The bank’s updated June 2026 analysis lifts expected combined capex for Meta, Microsoft, Amazon and Alphabet to $5.3 trillion from fiscal 2025 through fiscal 2030, up from a prior $4.5 trillion estimate. Goldman’s baseline aggregate capex outlook now stands at $7.6 trillion between 2026 and 2031 across compute, data centers and power. The broader hyperscaler set also includes Oracle, which Goldman says plans to add roughly $2 trillion in AI-related assets to balance sheets by 2030.
For Goldman employees, the shift matters because the spend is moving the firm’s internal center of gravity. Coverage teams that once treated AI as a software monetization story now have to understand where the physical bottlenecks sit and who gets paid along the way. The bank said in a May 1 report that the build-out is highly sensitive to assumptions about how long AI chips last, what new data centers cost, the mix of chips and architectures, and bottlenecks in power, labor and equipment. Small changes in those assumptions can swing cumulative spending by hundreds of billions.
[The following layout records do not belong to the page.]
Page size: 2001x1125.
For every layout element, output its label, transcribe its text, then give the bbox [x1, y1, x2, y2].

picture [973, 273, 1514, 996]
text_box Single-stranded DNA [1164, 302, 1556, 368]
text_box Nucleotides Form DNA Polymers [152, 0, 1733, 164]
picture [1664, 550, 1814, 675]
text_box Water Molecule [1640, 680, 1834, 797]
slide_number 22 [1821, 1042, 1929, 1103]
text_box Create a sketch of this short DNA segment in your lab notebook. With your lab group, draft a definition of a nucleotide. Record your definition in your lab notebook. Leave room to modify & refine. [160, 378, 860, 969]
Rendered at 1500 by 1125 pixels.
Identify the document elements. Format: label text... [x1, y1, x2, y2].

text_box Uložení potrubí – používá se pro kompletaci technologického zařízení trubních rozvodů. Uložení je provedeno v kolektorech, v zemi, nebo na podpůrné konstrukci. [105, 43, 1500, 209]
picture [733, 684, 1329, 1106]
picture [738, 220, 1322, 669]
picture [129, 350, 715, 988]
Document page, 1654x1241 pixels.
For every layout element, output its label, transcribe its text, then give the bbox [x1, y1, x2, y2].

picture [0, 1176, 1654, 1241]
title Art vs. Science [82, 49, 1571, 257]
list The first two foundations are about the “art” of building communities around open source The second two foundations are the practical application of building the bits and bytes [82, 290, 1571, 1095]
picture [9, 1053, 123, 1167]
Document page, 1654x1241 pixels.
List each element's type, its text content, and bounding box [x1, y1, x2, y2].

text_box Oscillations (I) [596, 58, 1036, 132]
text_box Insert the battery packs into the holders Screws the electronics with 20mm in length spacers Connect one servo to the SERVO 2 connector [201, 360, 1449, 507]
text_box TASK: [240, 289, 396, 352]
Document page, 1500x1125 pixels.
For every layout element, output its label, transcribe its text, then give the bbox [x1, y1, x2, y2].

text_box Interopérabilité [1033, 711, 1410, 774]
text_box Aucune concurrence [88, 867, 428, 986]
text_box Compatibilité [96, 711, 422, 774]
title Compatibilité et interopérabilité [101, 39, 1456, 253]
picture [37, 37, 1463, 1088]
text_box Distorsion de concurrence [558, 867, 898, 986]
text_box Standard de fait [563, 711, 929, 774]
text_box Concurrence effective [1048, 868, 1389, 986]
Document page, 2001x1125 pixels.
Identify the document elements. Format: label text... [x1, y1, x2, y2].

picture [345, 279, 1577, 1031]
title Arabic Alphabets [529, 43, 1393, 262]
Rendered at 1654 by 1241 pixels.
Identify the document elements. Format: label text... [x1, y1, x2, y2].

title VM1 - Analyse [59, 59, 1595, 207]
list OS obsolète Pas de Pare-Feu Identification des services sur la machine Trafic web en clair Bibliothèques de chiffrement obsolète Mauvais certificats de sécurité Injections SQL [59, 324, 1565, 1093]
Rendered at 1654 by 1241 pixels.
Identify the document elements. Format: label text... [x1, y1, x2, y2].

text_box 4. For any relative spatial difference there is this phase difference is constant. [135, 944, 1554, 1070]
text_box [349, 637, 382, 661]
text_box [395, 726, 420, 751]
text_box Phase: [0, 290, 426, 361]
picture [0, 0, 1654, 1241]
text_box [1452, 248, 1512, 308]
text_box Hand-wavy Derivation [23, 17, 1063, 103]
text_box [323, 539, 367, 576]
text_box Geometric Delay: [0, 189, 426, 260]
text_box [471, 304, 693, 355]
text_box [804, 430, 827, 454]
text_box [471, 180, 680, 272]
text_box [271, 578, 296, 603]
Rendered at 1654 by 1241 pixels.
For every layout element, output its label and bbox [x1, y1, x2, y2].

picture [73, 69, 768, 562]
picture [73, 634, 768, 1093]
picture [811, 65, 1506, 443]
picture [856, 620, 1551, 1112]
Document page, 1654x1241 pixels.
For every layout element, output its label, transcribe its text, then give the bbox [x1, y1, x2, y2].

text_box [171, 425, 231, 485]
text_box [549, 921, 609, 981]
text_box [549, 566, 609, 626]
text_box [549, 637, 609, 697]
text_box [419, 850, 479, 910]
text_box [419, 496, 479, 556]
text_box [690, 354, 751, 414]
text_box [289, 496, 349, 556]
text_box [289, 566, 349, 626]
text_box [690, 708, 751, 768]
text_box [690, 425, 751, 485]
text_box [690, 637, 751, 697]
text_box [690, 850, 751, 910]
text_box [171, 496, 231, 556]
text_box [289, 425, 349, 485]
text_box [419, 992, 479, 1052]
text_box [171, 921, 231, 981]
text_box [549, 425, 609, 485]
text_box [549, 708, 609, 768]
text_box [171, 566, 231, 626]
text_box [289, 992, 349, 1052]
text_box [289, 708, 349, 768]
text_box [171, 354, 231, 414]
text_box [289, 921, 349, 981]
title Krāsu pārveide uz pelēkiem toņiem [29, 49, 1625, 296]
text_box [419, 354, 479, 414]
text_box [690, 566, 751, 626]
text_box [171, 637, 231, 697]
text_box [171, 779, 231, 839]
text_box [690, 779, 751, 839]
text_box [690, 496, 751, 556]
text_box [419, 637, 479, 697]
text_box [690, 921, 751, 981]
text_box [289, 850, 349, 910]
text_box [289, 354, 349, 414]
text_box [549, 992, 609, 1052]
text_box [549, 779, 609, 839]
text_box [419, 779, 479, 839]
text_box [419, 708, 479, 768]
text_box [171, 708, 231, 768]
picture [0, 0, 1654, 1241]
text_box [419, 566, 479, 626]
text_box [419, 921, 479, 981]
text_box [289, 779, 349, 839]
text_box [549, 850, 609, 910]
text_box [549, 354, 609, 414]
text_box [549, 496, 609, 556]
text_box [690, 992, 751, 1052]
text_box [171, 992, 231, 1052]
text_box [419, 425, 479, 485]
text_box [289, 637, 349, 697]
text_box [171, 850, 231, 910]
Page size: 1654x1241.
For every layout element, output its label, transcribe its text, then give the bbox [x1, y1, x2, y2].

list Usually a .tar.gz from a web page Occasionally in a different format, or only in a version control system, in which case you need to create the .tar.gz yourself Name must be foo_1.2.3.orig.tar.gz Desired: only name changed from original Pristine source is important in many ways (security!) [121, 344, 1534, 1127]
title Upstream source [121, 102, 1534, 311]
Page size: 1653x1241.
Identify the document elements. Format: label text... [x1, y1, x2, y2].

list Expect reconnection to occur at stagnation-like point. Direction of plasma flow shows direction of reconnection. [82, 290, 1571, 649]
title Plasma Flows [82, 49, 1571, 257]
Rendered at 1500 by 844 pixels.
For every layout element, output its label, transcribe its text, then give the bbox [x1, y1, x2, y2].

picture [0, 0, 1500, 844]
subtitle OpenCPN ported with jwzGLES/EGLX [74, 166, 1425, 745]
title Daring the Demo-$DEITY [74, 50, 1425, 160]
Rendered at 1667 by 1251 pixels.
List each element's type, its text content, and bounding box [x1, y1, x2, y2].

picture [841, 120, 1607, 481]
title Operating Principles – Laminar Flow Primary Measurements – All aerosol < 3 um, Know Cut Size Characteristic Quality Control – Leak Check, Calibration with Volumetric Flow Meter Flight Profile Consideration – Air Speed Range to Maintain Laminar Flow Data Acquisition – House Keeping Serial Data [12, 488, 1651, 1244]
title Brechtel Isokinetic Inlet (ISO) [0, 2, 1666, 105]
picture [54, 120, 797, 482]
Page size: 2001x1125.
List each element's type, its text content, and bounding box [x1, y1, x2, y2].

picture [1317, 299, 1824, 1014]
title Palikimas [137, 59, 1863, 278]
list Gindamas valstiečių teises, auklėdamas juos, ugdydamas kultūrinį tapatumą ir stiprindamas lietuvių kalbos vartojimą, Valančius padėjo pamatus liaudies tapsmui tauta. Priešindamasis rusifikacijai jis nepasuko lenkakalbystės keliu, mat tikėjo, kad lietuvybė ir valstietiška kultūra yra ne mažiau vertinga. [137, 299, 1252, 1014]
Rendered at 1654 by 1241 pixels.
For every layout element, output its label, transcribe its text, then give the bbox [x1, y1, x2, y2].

That means more work for people who can speak the language of data-center economics, grid constraints and chip supply, not just cloud revenue growth. Goldman’s November 2025 research projected data-center power demand would surge 175% by 2030 versus 2023 levels, equal to adding another top-10 power-consuming country. The implication for the bank is straightforward: more client demand around utilities, equipment, infrastructure financing and project execution, and more pressure on coverage bankers to connect those themes back to capital markets and advisory mandates.
The spending surge is already showing up in market expectations. Goldman said consensus 2026 capex for hyperscalers had climbed to $527 billion from $465 billion at the start of third-quarter earnings season. Separate estimates have put combined 2026 spending by Alphabet, Microsoft, Meta and Amazon near $700 billion, with investors growing more selective and favoring companies that can show a clearer link between capex and future revenue growth.

For Goldman, that selectivity changes the job. The people who can move between semis, power infrastructure, data-center build-outs and AI finance are likely to matter more in client pitches, staffing decisions and the next round of promotion conversations than those still treating the AI trade as a pure software race.